Para uma pessoa que como eu tinha apenas uma noção superficial do Candomblé, a obra é uma excelente arcabouço teórico para entender melhor a teologia e o rito. Apesar de ser uma obra da sociologia, a leitura é muito fácil para quem não é área, pois assemelha-se mais a um diário de viagem e percepções pessoais do que a um tratado sociológico. Isso respalda como um texto com marcas da autora, no qual ela deixa perceber seus preconceitos (como exemplo, em muitos momentos ela elogia mestiços com pele mais clara). É por conta disso que a recepção do seu estudo será muito criticada nos Estados Unidos, devido sua forma de pesquisa in loco, por tecer relação de amizade com os analisados e a opção de escrever um texto carregado de subjetivo longe da tão almejada distância do cientista. Sua tese sobre o matriarcado do Candomblé e status igualitários entre homens e mulheres negros, foram altamente refutados ao longo de anos, tanto por sociólogos brasileiros como norte-americanos. 

91-4_0331
Mãe Sabina, 1938, foto de Ruth Landes

A leitura me fez pesquisar sobre pontos em que a socióloga mencionava, como os terreiros, as mães de santos, os orixás.

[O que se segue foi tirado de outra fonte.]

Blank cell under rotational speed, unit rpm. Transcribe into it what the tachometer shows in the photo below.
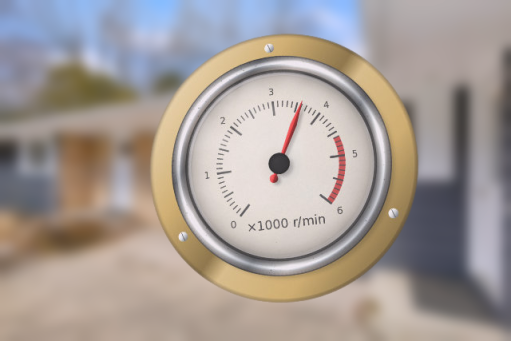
3600 rpm
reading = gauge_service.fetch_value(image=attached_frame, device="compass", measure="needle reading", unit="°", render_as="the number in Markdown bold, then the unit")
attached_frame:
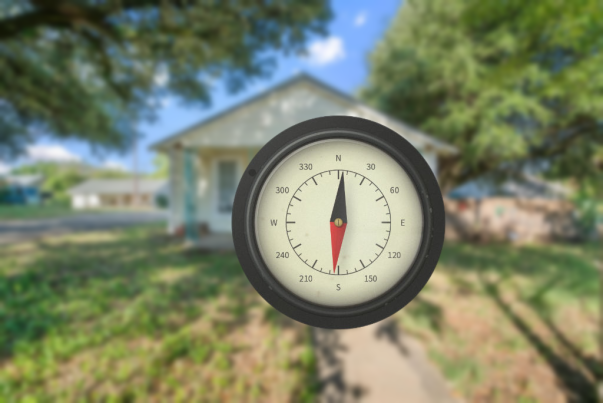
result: **185** °
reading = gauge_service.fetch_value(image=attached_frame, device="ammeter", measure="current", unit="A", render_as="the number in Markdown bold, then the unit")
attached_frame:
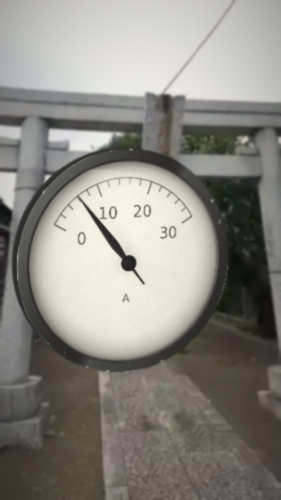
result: **6** A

Conheci, dessa forma, a história do Terreiro do Gantois e que ele, diferente dos demais terreiros, a sucessão das mãe de santo é através da genealogia, enquanto outros é através do jogo de búzios. Como é comum nas religiões, no Candomblé também houve dissidências que provocaram a criação de outras vertentes, como  culto do cabloco que possui sincretismo com o candomblé, espiritismo, catolicismo e cultos indígenas.

Orixás foi uma aula a parte. Sempre tive curiosidade para conhecer sobre panteão e através da obra pude assimilar a mitologia e seus poderes sobre os adeptos. O que mais me ajudou mesmo foi um artigo que há ao final do livro intitulado “Culto fetichista no Brasil”, acho que o próprio título já há uma conotação preconceituosa, o que a autora explica que utilizou tais termos utilizando de nomenclaturas recorrentes dos colonizadores, mas é um artigo muito explicitador para uma pessoa leiga. 

Ao final do seu relato, como eu disse, há artigos. No caso são três, incluindo o que já mencionei no parágrafo anterior, porém, de todos, o que achei mais interessando foi o “Matriarcado Cultual e a Homossexualidade Masculina”, no qual Ruth aborda o matriarcado dentro do Candomblé e como os homossexuais que possuem uma feminilidade evidente a utilizam para ocupar espaços dentro dos ritos e terreiros que são apenas destinados as mulheres. Em terreiros tradicionais, como o Gantois, mesmo sendo um homem com traços fortes de feminilidade, não é permitido; mas em outros, muitos homens acabam tornando-se pai de santo e tendo respaldos equiparados às mães de santo.

Infelizmente essa obra está esgotada há anos e minha leitura foi graças a um arquivo em pdf. Ficou cheio de marcações, pois é uma obra muito interessante e cheia de respostas para dúvidas que eu tinha em relação a religião. Foi uma grande descoberta pessoal conhecer melhor a importância de Mãe Menininha do Gantois, babalawo Martiniano, o etnógrafo Édison Carneiro. Quem se interessar pela obra, fica a sugestão de depois que terminar a leitura, olhar o acervo fotográfico que Ruth Landes ofertou a algumas instituições que mostram sua estadia em Salvador e assim conhecemos as faces dos personagens mencionados.    

Referências

ANDRESON, J. L. Ruth Landes e Edison Carneiro: matriarcado e etnografia no candomblés da Bahia (1938-9). Link para o artigo.

LANDES, R. A cidade das mulheres. Trad. Maria Lúcia do Eirado Silva. Revisão e notas de Édison Carneiro. 2ª ed. rev. Rio de Janeiro: Editora UFRJ, 2002.